Paper short abstract:

The 2007 Parapanamerican Games in Rio de Janeiro helped to make the adapted sports a concrete reality for a large public in Brazil. Here, I'll discuss the expectation about the legacy from the 2016 Paralympic Games, not only for athletes but for people with disabilities in general.

Paper long abstract:

Almost all people when talking about the next sportive mega events in Brazil are referring to the 2014 FIFA World Cup and the 2016 Olympic Games. Undoubtedly, these are the two most important of them, but there is another that, in each edition, is acquiring more visibility and importance: the Paralympic Games.

In this paper, I'll focus on this event, trying to show how the 2007 Parapanamerican Games in Rio de Janeiro was a decisive moment in turning the adapted sports into a concrete reality for a large public in Brazil. After that, I'll compare it with the possibility that the 2016 Paralympic Games can consolidate these advances, which is a desire present in declarations from athletes and directive members involved in this event.
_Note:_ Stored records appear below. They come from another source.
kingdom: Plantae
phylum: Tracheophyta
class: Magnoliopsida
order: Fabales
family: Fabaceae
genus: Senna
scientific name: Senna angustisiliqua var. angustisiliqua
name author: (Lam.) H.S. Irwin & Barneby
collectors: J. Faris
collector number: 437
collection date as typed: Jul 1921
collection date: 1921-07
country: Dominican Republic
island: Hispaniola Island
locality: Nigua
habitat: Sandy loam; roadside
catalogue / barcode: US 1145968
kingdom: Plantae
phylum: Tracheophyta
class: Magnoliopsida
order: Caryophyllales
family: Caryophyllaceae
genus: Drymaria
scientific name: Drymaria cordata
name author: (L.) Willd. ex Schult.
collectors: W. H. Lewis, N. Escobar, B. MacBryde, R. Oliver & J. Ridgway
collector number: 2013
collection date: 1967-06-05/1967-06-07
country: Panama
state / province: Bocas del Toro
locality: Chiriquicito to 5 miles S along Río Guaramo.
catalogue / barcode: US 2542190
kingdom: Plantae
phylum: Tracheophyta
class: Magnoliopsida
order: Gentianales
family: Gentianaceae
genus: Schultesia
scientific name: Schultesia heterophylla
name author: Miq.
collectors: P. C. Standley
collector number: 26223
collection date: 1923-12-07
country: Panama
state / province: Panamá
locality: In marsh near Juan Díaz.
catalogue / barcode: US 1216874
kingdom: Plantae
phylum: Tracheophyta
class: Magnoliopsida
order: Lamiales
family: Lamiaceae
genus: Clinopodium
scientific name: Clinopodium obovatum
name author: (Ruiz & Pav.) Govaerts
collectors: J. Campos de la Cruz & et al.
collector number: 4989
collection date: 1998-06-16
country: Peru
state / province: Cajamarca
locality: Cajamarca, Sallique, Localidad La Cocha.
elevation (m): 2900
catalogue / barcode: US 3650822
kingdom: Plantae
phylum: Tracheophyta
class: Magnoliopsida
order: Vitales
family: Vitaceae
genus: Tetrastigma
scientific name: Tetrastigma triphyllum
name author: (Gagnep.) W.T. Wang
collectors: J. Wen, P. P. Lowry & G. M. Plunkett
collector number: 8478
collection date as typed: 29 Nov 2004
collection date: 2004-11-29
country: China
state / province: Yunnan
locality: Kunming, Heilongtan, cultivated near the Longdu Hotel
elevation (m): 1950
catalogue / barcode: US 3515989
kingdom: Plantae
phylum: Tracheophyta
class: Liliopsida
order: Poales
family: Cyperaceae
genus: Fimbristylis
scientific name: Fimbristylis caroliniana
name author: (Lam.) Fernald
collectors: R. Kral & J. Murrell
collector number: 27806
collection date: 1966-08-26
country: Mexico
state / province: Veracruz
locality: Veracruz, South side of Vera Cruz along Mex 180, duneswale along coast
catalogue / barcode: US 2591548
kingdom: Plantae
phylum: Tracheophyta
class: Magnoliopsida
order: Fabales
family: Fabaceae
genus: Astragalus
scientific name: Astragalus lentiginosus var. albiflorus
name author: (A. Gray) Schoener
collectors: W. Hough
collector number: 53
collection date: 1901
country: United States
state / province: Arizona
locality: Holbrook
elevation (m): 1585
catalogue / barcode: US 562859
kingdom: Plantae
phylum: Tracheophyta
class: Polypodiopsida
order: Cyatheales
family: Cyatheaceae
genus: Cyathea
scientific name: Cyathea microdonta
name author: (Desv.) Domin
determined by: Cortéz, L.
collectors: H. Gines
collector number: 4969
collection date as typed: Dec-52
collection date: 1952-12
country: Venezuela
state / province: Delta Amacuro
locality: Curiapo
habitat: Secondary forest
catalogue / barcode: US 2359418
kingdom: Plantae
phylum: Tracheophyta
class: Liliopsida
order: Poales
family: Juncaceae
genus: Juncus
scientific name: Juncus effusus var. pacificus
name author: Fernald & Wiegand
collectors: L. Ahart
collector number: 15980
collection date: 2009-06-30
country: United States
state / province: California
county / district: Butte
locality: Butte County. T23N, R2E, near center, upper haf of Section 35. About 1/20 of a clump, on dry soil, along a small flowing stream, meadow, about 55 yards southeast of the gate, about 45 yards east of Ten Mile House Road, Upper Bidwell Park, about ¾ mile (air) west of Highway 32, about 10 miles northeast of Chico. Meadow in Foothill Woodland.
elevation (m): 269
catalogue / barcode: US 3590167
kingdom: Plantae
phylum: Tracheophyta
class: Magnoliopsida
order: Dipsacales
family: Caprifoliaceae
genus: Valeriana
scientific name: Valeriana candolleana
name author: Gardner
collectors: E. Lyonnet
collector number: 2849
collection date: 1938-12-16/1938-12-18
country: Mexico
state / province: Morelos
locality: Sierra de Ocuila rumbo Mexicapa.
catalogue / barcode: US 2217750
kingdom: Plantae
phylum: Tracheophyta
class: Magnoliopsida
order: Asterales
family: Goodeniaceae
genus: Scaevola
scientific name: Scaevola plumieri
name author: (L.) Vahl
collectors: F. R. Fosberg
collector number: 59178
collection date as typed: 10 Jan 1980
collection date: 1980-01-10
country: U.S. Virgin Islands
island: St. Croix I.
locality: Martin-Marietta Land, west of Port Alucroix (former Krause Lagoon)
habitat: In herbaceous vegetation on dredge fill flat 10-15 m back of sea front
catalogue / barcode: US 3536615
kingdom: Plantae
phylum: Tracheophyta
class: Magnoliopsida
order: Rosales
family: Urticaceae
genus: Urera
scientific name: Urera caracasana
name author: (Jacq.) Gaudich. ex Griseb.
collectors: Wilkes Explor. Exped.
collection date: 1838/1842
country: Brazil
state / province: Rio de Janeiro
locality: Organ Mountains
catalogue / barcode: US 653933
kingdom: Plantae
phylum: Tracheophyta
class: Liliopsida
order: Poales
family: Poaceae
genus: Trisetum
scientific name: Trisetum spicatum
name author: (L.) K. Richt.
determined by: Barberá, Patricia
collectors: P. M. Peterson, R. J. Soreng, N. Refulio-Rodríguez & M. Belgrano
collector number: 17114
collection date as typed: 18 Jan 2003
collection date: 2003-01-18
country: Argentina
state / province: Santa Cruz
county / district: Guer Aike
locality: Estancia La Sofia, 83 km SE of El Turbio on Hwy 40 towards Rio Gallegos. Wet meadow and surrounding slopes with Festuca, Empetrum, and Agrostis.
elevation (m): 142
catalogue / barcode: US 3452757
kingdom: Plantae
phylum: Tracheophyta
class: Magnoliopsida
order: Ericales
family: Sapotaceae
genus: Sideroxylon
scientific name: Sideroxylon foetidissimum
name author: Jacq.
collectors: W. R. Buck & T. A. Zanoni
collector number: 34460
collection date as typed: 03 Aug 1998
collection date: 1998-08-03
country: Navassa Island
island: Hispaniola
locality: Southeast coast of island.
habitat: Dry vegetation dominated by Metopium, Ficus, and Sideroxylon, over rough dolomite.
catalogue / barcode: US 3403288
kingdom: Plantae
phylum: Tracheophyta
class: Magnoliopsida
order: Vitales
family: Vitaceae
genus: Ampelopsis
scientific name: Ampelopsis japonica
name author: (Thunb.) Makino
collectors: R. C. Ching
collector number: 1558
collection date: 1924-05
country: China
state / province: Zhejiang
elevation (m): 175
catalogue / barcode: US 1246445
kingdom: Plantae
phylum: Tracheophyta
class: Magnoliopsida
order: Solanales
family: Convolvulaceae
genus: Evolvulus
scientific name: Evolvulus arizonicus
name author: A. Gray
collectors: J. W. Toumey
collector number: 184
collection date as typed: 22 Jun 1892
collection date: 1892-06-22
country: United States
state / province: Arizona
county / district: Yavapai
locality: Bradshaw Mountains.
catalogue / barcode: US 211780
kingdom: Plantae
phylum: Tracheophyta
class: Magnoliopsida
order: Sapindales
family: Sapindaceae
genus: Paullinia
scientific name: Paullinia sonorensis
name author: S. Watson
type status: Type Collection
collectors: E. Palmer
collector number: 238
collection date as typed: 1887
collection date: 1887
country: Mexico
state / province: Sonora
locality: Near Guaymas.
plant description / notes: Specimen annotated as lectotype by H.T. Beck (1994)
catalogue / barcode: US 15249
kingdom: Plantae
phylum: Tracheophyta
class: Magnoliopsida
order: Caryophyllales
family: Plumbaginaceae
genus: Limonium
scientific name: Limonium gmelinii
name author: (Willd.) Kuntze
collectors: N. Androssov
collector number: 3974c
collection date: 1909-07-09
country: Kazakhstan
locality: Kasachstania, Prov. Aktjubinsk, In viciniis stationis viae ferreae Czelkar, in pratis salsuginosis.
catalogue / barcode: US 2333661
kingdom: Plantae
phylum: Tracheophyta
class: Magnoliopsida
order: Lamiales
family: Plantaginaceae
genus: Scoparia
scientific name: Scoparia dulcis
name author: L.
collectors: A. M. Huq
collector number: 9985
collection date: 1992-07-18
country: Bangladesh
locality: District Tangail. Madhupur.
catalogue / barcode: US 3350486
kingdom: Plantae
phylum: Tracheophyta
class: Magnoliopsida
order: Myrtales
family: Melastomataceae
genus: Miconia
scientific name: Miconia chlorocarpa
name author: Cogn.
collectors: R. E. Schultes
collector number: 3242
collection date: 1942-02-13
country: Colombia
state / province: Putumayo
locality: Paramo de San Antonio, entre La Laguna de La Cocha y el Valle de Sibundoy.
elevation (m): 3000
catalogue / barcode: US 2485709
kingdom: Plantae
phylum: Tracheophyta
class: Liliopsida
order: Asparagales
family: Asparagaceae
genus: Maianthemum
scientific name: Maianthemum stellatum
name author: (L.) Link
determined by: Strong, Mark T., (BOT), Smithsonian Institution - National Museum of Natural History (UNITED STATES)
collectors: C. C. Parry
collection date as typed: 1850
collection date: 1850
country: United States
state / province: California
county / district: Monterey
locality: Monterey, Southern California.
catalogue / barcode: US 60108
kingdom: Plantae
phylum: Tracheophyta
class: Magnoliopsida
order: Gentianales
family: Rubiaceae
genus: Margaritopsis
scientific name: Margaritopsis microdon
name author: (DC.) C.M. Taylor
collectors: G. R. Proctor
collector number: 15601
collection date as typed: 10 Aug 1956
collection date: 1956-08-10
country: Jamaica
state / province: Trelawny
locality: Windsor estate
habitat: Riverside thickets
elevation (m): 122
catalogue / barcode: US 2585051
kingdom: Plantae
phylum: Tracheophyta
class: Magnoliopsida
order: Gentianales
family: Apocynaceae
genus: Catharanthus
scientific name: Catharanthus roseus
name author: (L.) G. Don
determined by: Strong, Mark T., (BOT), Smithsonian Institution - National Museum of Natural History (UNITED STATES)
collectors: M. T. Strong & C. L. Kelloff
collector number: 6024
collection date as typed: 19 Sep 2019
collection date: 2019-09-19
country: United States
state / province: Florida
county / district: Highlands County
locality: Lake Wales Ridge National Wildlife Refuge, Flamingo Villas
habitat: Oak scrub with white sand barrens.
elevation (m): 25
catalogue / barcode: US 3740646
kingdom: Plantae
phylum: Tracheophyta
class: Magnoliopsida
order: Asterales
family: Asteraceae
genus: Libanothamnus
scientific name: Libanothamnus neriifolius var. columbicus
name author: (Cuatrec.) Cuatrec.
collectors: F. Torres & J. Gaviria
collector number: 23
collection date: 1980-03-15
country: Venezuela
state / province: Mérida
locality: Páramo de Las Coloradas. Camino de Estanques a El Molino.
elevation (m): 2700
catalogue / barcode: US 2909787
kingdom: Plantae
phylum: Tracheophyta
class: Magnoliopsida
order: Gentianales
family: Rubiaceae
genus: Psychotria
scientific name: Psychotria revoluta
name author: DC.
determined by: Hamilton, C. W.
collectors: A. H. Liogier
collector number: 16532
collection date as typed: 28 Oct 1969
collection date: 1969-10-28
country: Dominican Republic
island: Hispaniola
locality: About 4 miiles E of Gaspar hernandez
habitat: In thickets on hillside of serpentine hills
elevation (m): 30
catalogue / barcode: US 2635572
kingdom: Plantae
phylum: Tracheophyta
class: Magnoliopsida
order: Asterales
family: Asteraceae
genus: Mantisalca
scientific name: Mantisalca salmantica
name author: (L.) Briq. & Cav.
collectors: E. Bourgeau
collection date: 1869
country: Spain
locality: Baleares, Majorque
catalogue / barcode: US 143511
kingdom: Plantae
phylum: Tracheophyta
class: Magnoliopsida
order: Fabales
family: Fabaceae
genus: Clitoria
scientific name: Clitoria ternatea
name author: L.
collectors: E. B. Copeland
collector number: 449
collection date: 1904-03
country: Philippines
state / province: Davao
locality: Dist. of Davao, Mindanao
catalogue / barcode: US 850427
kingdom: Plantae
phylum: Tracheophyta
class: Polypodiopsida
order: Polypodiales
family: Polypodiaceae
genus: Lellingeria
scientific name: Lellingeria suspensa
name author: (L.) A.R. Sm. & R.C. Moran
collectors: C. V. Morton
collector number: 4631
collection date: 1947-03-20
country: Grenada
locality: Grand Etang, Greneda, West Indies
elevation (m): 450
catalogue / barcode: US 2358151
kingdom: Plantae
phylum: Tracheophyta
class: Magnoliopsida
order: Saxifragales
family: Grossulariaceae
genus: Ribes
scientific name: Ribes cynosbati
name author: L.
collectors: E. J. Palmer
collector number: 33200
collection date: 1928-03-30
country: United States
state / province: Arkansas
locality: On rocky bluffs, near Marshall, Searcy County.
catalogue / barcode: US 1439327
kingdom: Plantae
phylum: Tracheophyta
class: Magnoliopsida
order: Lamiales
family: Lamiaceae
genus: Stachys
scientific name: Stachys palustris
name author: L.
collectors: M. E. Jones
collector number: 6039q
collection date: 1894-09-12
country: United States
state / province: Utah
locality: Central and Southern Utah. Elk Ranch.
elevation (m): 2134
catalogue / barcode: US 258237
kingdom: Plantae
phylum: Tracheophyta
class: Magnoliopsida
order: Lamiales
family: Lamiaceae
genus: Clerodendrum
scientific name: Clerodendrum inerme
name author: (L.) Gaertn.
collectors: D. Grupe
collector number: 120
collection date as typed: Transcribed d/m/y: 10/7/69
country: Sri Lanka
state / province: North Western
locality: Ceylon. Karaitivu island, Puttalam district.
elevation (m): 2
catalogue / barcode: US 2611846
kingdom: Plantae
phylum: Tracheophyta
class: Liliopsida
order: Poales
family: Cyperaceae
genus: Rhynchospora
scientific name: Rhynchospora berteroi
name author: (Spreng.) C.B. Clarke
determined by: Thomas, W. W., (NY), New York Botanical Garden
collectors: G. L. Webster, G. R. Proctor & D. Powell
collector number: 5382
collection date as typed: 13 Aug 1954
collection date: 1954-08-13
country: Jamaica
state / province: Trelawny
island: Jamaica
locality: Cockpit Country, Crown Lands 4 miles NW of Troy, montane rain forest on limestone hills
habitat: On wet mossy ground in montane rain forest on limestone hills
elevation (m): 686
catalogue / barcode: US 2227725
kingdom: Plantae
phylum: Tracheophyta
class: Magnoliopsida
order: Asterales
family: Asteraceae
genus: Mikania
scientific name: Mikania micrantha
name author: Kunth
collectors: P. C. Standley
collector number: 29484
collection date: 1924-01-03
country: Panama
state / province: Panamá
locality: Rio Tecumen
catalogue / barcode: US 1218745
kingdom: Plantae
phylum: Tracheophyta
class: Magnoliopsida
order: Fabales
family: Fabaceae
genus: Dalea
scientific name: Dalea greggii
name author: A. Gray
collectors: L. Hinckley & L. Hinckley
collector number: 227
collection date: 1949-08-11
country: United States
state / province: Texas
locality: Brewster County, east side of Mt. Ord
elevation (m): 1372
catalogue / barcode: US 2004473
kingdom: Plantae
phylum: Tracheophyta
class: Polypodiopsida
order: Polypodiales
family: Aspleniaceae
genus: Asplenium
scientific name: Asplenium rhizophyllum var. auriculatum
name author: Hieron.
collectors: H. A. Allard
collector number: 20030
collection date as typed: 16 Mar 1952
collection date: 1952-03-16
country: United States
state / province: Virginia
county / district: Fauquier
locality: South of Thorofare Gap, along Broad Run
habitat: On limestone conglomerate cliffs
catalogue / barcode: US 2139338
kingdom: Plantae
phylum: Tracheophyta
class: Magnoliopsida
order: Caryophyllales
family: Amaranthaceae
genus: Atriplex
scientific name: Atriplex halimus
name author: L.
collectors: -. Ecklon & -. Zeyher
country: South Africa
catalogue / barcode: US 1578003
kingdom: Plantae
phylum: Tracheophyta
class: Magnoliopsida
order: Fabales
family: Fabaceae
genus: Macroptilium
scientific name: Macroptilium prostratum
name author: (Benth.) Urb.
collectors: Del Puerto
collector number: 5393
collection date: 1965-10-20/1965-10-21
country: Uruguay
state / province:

To interpret these discourses, I'll use Bourdieu's contribution about the capacity of nomination and Simon's theory about the power dispute between "hetero-identity" and "auto-identity" to analyze how these events can impact other spheres with in Brazilian society. So, I'll put specific attention on following the change in the social identity of this group and its capacity to amplify its definition, passing from "lame" to "people with disabilities". One example of it can be observed in the media coverage of the last events which showed a slow, but constant, substitution of categories from "poor thing" - associated with pity - to "warriors" - associated with overcoming.